Every year the Texas Renaissance Festival brings thousands of visitors from all over the state to Todd Mission, Texas just south of Plantersville in Grimes County. For some residents, it is the reason to re-route travel plans due to extraordinary traffic. For others, it is a huge source of income for their family. While for many, it is a source of seasonal fun. Regardless of your reasons, the Texas Renaissance Festival impacts the Lake Conroe Area. It runs every weekend from October 9th to November 28th. Today we will explore the good, the bad, and the ugly of this popular festival.
The Texas Renaissance Festival is the nation’s largest medieval-themed park on 70 acres of land and with over 500,000 guests each year. This year they are celebrating its 47th year. As you can imagine, the festival brings in large amounts of revenue to Grimes County. It is a main source of income for many of its vendors from food stands to artisans. There are over 400 shops to explore. The festival also offfers a place for one to dress up and pretend to be in the medieval times. There are also themed weekends. For example, this weekend is Oktoberfest.
There is a ton of different types of entertainment. In fact, there are over 200 performances a day. For example, jousting contests bring people into the stands to cheer for their favorite knight. Birds of prey is also a popular and educational show. Some shows are more kid-friendly than others. In addition, you can ride elephants, throw axes, hit the target with archery, and many other available activities. If you are not interested in paying for these added attractions, you can always have fun cheering on strangers.
The most popular food at the festival has to be the turkey leg. Smoked to perfection, the delicious turkey legs are the perfect portable cuisine as you walk around the festival. There are numerous other foods and drinks to enjoy, including Kettle Corn, another popular snack at RenFest.
If you are looking for an authentic medieval experience, the Texas Renaissance Festival is not for you. From historical inaccuracies to bad fake English accents, the festival is anything but accurate. However, it never pretends to be. The festival is designed for fun and entertainment, not to be a living history museum. I have heard of educators using the Texas Renaissance Festival in their high school or college classrooms as a way to find what was portrayed historically or culturally wrong and/or to find anachronisms. The latter is anything out of time or out of place. An example would be a wrist watch on a knight.

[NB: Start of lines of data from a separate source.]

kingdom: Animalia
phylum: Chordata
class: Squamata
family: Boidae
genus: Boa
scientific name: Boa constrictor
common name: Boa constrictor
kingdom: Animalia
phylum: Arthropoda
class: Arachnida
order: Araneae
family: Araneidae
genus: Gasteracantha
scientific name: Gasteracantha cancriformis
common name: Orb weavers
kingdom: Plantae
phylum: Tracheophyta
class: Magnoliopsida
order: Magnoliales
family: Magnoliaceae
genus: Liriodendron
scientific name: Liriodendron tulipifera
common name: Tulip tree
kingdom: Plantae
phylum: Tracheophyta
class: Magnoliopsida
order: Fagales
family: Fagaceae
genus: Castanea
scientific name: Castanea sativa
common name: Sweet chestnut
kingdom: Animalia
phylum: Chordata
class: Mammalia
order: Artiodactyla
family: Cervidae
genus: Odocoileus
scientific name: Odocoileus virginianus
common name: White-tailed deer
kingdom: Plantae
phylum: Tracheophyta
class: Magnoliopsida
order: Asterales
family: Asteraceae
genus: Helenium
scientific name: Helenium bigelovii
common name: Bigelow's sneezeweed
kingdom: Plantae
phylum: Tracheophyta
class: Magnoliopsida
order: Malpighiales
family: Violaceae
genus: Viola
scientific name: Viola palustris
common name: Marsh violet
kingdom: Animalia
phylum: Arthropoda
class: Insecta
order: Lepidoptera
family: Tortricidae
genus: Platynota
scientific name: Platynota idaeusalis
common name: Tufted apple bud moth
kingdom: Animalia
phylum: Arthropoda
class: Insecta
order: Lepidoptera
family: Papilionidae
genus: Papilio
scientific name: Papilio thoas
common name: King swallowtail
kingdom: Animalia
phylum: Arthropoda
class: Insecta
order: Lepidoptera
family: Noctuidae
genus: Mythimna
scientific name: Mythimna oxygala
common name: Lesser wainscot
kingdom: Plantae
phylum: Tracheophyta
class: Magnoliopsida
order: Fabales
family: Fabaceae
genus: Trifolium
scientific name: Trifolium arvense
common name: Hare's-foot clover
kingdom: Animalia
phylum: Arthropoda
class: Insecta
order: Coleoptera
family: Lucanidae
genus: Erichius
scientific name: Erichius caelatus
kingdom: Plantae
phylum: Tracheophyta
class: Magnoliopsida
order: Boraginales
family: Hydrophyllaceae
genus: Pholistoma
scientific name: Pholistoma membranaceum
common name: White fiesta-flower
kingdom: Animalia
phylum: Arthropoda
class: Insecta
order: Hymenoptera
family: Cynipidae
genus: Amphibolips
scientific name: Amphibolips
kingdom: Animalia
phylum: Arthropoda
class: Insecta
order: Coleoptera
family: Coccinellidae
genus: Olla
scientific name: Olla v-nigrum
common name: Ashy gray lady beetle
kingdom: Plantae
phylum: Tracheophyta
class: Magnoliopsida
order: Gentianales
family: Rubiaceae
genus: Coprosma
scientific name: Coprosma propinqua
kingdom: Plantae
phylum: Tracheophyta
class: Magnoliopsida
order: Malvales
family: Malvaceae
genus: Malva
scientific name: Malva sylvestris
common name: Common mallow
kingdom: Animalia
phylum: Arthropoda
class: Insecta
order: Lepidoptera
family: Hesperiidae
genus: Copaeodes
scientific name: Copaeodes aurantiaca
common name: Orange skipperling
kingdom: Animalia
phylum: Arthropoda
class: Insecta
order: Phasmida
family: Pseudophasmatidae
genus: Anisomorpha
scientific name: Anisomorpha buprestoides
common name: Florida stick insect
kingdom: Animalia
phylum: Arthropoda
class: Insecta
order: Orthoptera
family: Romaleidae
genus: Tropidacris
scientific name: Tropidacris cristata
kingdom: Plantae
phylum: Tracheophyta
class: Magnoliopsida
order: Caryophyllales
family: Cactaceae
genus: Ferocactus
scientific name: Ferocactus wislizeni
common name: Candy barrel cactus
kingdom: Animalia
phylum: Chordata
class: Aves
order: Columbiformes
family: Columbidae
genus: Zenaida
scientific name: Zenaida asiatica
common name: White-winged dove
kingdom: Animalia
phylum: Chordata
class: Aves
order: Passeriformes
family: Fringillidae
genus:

Beauty is in the eye of the beholder. Of course, this ugly category depends on one’s perspective. For some it will be the reason they do not attend. For others, it will be why the do. The Texas Renaissance Festival allows guests and workers to dress up as scantily as they desire. If there is a dress code, I am unaware. Don’t be shocked if you see someone only wearing a coat of mail. So if you are expecting modestly dressed medieval wenches, they won’t be at RenFest.
Also they offer camping for over-night stays. In fact, there are about 230 campsites available for rent. These areas are notorious for partying and other non-family-friendly activities.
So now you’ve got it: the good, the bad, and the ugly of the Texas Renaissance Festival. If you want to come see what it is all about and support the local economy, click here for tickets. For more information, check out their website. It has everything you need to know from their COVID policy to where to park. Regardless how you feel about RenFest, it has helped put the little town of Plantersville on the map.